──────── Input records ────────
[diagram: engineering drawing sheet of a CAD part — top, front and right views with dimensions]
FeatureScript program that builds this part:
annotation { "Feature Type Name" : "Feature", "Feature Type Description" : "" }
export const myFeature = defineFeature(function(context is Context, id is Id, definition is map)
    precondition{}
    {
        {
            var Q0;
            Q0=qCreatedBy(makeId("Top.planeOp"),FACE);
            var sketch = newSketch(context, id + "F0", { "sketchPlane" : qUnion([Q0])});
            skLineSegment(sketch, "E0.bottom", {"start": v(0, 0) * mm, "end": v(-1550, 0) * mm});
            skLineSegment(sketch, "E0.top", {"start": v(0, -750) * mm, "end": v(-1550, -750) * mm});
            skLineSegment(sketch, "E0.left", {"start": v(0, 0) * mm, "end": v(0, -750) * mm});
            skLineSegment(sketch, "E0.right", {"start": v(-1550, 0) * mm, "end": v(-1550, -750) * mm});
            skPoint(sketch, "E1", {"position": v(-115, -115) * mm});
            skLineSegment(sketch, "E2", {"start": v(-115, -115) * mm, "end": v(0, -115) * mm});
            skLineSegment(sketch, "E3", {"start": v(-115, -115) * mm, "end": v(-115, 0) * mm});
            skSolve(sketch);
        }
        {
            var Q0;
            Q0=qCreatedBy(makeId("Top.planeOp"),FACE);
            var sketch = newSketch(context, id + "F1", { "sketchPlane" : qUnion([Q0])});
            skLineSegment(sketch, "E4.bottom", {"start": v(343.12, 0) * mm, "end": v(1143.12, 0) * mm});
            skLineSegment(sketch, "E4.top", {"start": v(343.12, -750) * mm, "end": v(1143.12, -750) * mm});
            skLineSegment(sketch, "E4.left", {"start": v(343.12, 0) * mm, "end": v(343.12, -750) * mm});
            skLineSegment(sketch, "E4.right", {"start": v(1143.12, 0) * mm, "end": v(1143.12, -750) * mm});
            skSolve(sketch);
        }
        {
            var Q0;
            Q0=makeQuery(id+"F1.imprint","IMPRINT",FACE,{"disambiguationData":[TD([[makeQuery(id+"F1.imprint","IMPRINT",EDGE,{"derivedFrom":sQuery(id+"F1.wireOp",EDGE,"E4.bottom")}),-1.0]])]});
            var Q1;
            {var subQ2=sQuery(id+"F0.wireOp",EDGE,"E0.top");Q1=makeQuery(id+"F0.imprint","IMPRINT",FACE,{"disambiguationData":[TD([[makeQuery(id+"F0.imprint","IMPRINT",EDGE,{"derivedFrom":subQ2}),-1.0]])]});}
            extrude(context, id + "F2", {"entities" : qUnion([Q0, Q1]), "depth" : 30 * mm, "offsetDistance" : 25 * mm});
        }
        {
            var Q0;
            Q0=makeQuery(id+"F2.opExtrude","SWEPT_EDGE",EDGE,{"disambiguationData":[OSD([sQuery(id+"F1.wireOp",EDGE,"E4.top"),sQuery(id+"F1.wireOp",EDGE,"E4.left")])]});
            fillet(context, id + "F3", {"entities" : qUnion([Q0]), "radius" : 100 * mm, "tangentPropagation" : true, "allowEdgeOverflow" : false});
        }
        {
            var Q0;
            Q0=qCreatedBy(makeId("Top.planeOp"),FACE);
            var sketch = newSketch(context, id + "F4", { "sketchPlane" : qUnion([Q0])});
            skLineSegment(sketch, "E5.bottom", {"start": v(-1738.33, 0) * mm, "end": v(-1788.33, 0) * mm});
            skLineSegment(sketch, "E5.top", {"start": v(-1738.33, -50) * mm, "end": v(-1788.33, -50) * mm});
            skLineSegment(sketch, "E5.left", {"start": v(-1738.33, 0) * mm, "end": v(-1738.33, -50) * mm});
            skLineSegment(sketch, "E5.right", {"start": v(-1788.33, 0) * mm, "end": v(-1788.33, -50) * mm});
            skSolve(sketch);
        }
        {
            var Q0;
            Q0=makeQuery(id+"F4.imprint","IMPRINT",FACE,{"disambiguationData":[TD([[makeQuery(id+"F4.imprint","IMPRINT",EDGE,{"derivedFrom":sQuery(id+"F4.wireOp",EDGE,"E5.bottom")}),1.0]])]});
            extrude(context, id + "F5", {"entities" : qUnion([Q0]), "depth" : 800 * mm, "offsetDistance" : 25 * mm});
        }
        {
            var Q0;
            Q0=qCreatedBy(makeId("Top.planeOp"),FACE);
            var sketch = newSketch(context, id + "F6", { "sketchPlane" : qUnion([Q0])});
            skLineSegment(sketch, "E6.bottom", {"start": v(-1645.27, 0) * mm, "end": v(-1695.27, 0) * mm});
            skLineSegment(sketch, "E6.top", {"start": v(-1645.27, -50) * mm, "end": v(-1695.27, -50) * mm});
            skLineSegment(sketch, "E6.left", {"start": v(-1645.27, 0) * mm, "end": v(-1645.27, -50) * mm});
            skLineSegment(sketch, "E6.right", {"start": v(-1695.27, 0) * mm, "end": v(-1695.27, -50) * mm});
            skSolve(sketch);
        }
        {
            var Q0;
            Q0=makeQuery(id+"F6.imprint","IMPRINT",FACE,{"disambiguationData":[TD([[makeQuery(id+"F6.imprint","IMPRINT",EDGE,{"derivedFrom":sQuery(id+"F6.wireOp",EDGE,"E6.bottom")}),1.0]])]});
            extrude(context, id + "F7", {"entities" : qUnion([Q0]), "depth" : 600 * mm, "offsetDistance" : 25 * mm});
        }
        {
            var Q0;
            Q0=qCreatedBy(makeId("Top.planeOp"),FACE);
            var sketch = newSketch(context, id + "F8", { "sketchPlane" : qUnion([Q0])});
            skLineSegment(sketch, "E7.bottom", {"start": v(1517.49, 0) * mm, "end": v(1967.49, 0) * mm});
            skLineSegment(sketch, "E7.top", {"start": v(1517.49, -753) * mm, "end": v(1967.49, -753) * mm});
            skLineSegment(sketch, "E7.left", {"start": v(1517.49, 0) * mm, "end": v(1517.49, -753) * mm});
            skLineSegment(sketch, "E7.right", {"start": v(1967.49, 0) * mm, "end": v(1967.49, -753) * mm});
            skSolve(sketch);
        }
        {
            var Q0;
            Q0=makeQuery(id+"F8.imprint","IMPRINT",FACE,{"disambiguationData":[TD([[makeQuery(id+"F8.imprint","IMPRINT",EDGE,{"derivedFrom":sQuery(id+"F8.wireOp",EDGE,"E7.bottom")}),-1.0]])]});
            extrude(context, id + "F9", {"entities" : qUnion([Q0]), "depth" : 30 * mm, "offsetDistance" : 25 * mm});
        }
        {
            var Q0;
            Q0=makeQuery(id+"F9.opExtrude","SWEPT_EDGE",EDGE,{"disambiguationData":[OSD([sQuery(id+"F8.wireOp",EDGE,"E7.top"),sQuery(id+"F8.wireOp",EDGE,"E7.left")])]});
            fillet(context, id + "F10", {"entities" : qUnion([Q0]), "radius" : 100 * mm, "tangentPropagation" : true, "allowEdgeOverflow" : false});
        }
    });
────────
> Short problem
Show each line of the material above that contains the string "opExtrude".

> Written reply
            Q0=makeQuery(id+"F2.opExtrude","SWEPT_EDGE",EDGE,{"disambiguationData":[OSD([sQuery(id+"F1.wireOp",EDGE,"E4.top"),sQuery(id+"F1.wireOp",EDGE,"E4.left")])]});
            Q0=makeQuery(id+"F9.opExtrude","SWEPT_EDGE",EDGE,{"disambiguationData":[OSD([sQuery(id+"F8.wireOp",EDGE,"E7.top"),sQuery(id+"F8.wireOp",EDGE,"E7.left")])]});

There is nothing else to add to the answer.